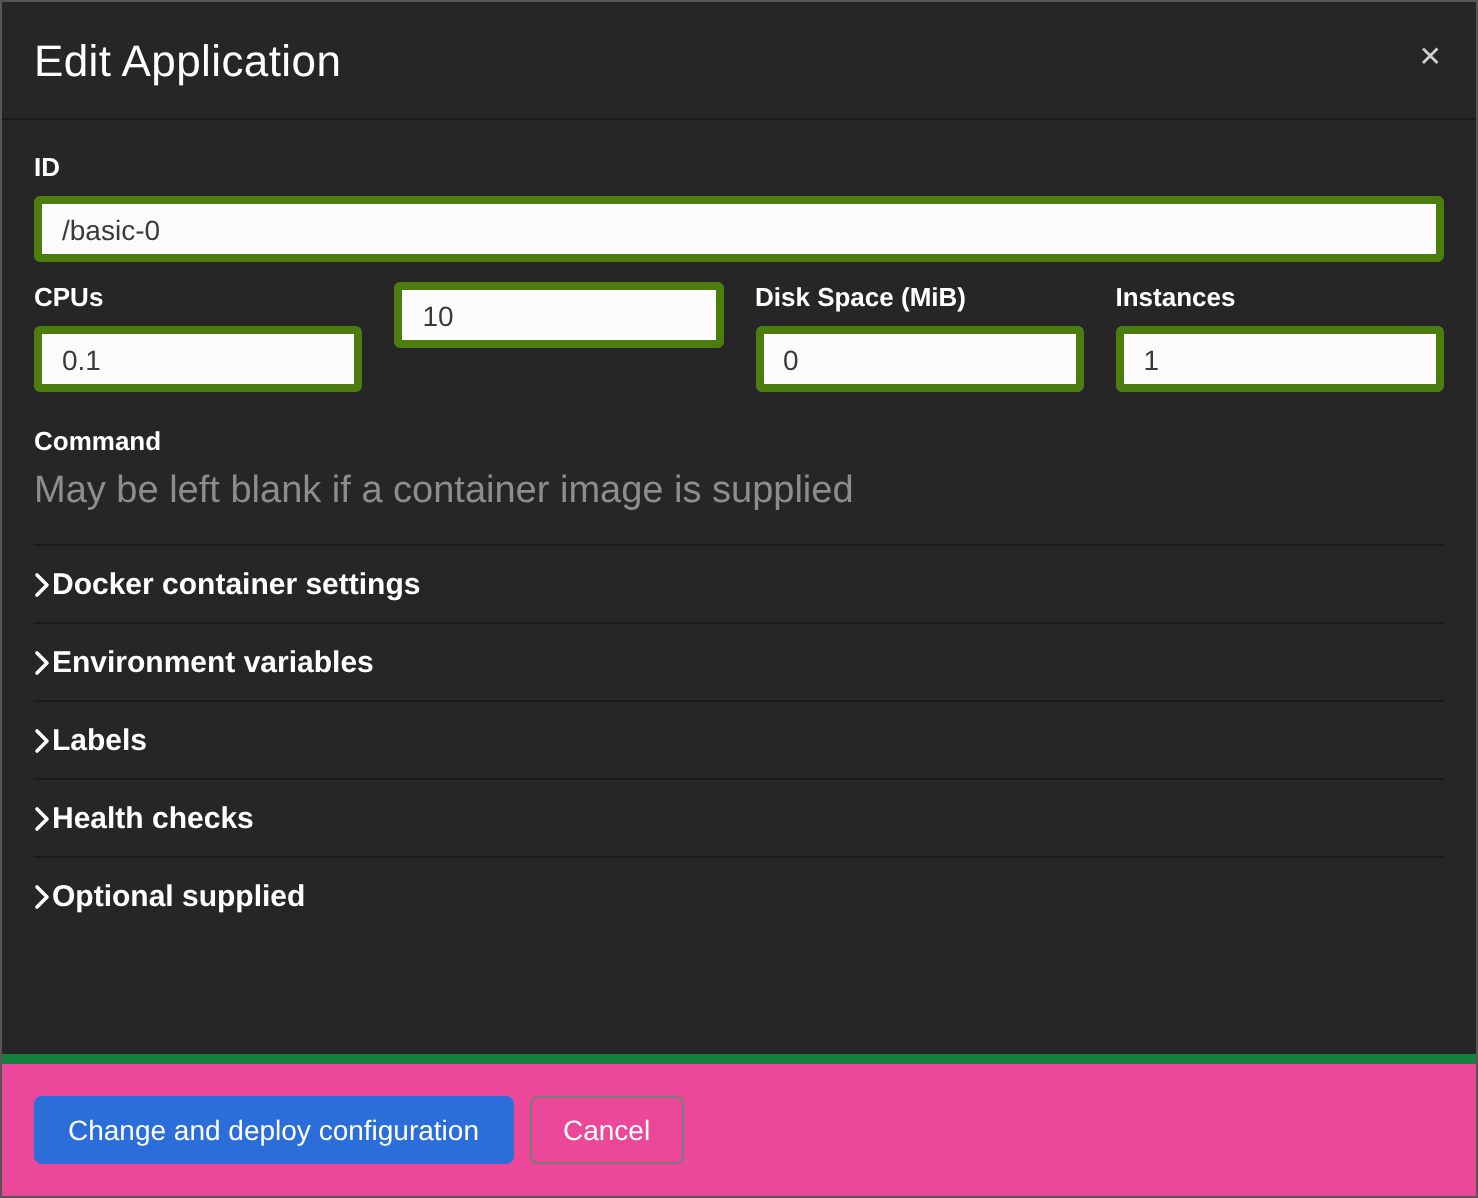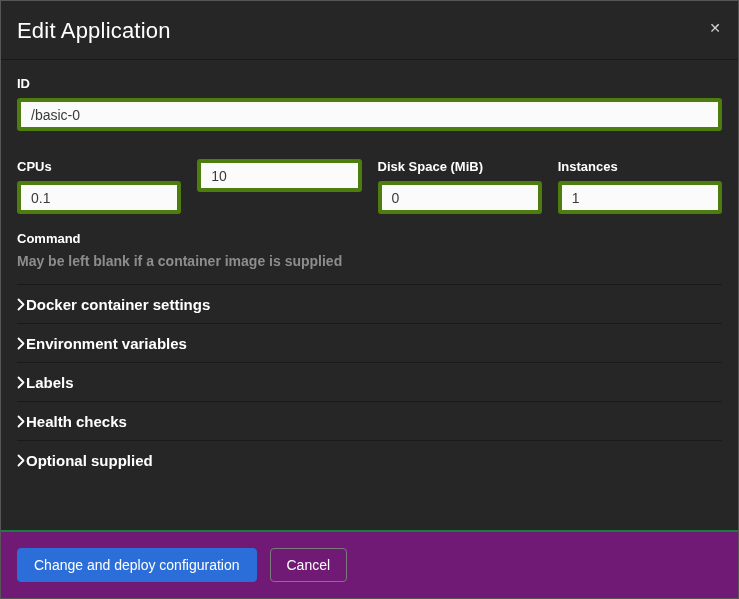"ID" .field { margin-bottom: 28px -> 10px }
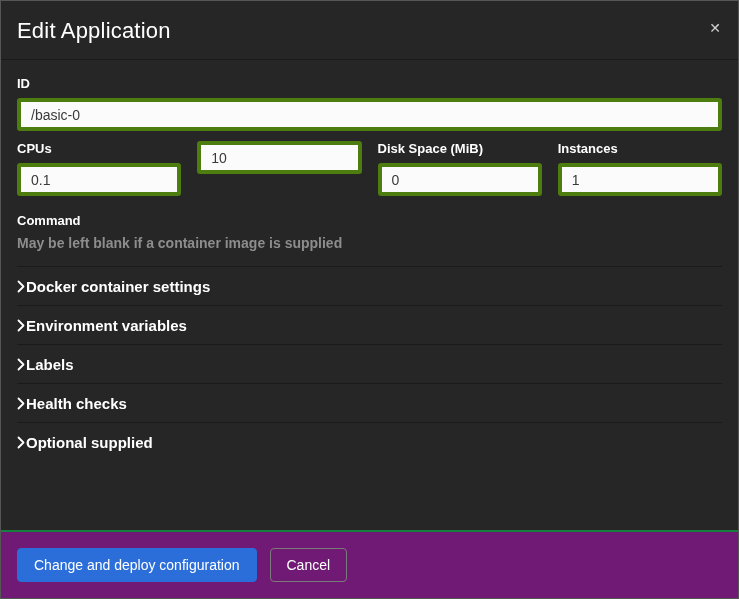"May be left blank if" .help-text { font-size: 14px -> 19px; font-weight: 700 -> 400 }
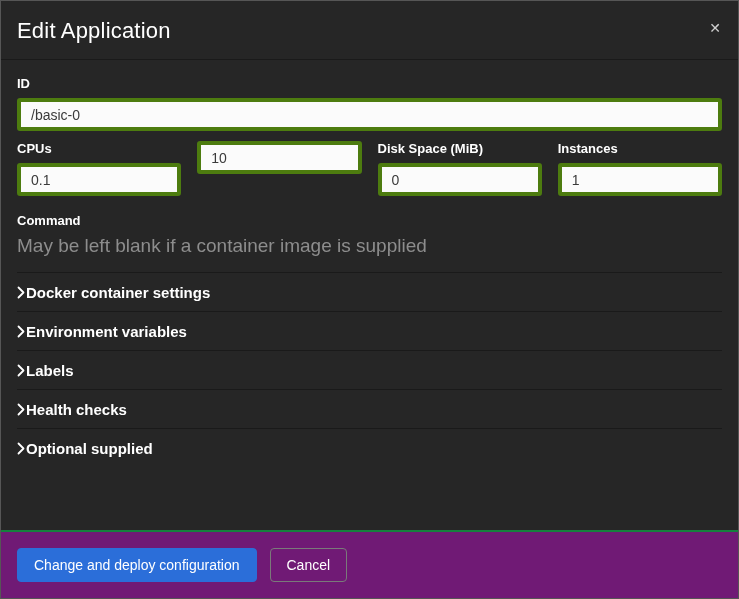"Change and deploy configuration" .modal-footer { background: #701a75 -> #ec4899; border-top: 2px solid #15803d -> 5px solid #15803d; gap: 13px -> 8px }
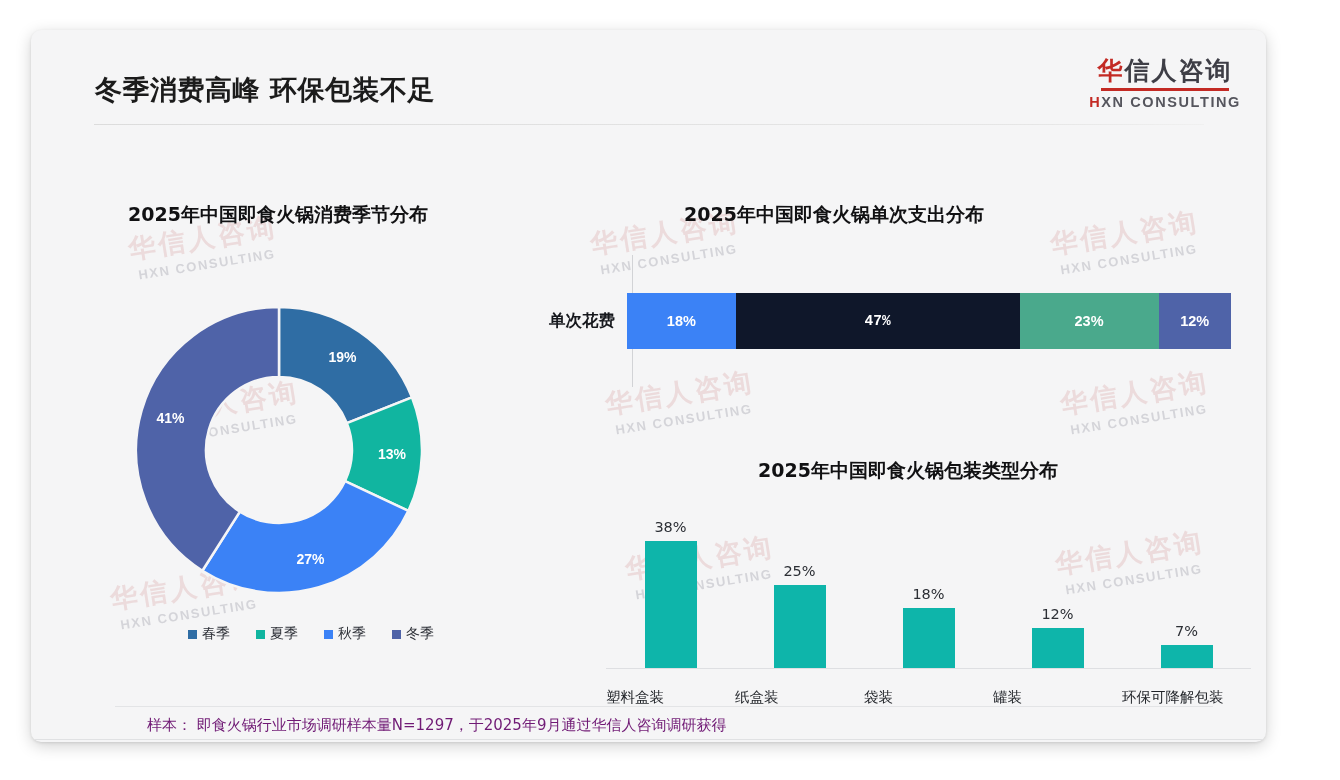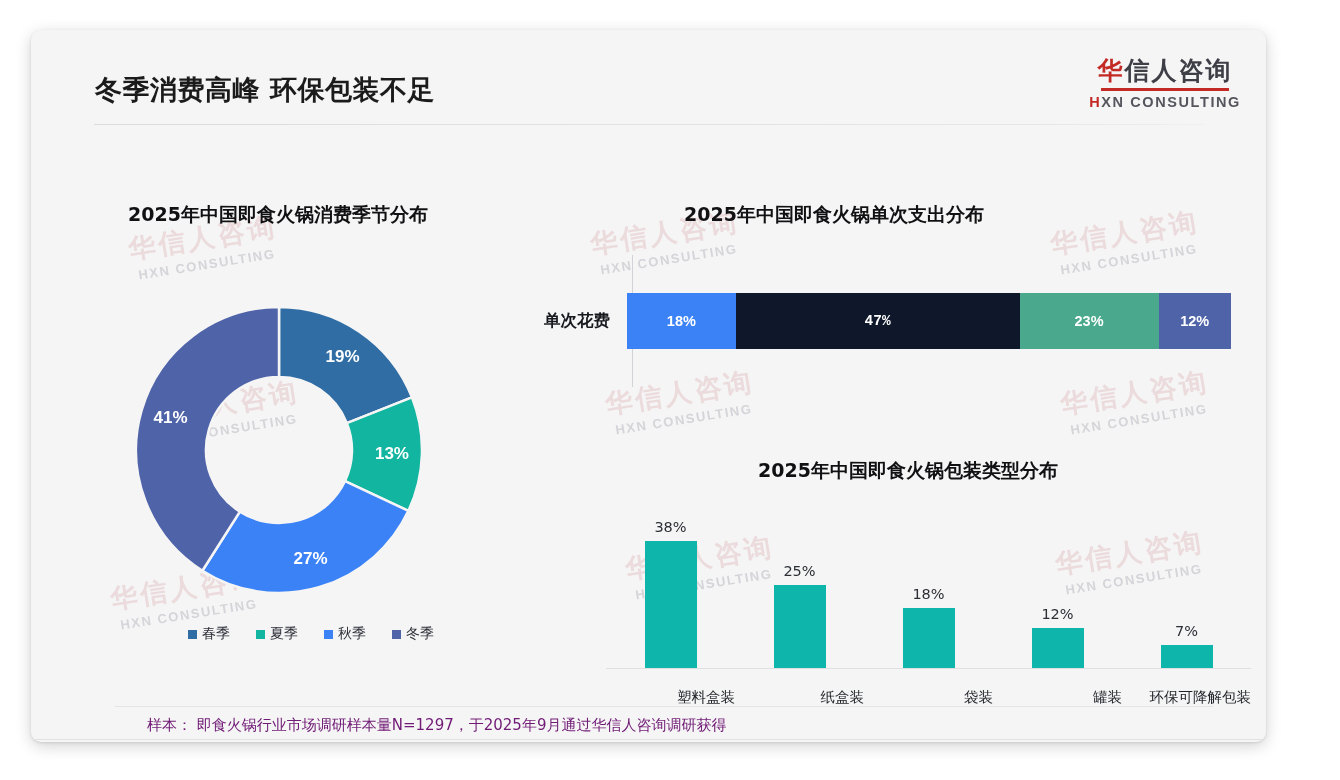"单次花费" .stack-cat { padding-right: 4px -> 12px; text-align: center -> right }
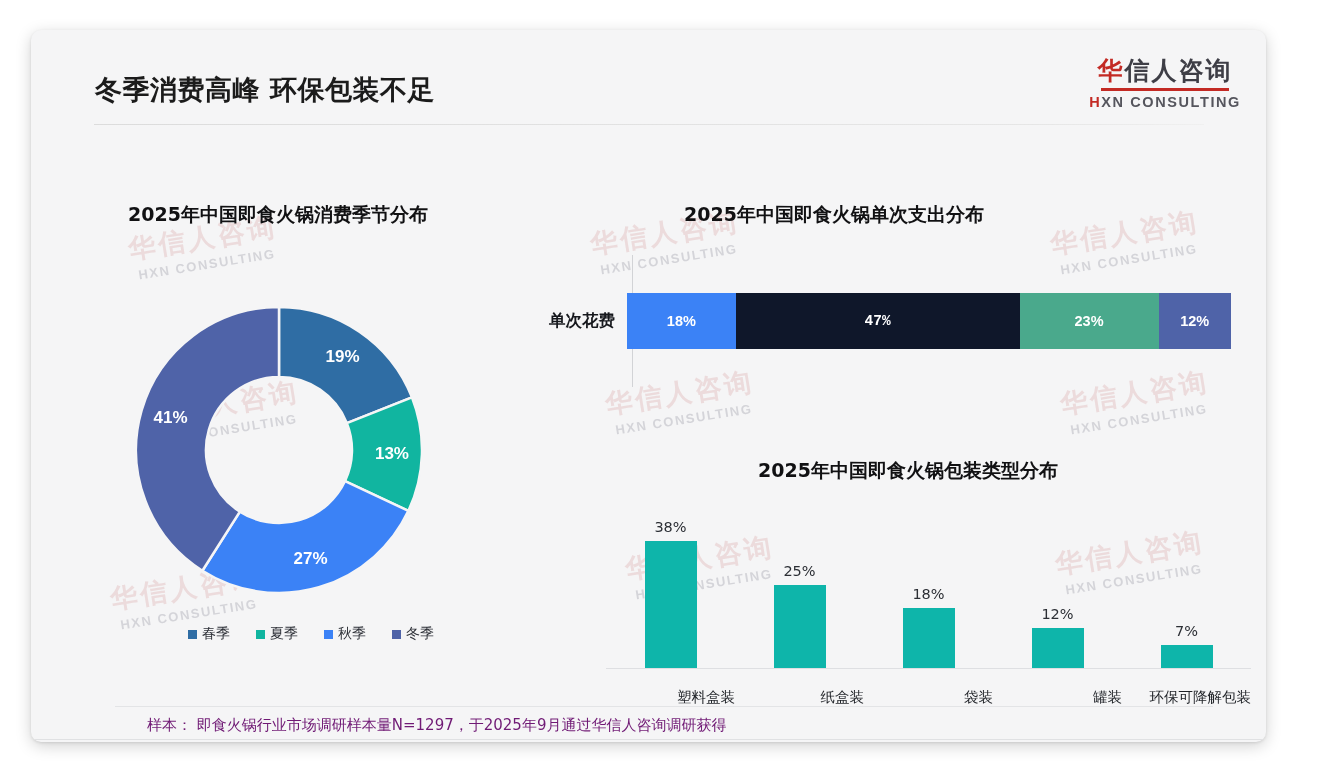"19%" .donut-label { font-size: 17px -> 14px }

====================

* [WHAT NEEDS TO BE DONE]: Could the entries above be printed again exactly, apart from the pictures?

* [YOUR RESPONSE]:
"ID" .field { margin-bottom: 28px -> 10px }
"May be left blank if" .help-text { font-size: 14px -> 19px; font-weight: 700 -> 400 }
"Change and deploy configuration" .modal-footer { background: #701a75 -> #ec4899; border-top: 2px solid #15803d -> 5px solid #15803d; gap: 13px -> 8px }
"单次花费" .stack-cat { padding-right: 4px -> 12px; text-align: center -> right }
"19%" .donut-label { font-size: 17px -> 14px }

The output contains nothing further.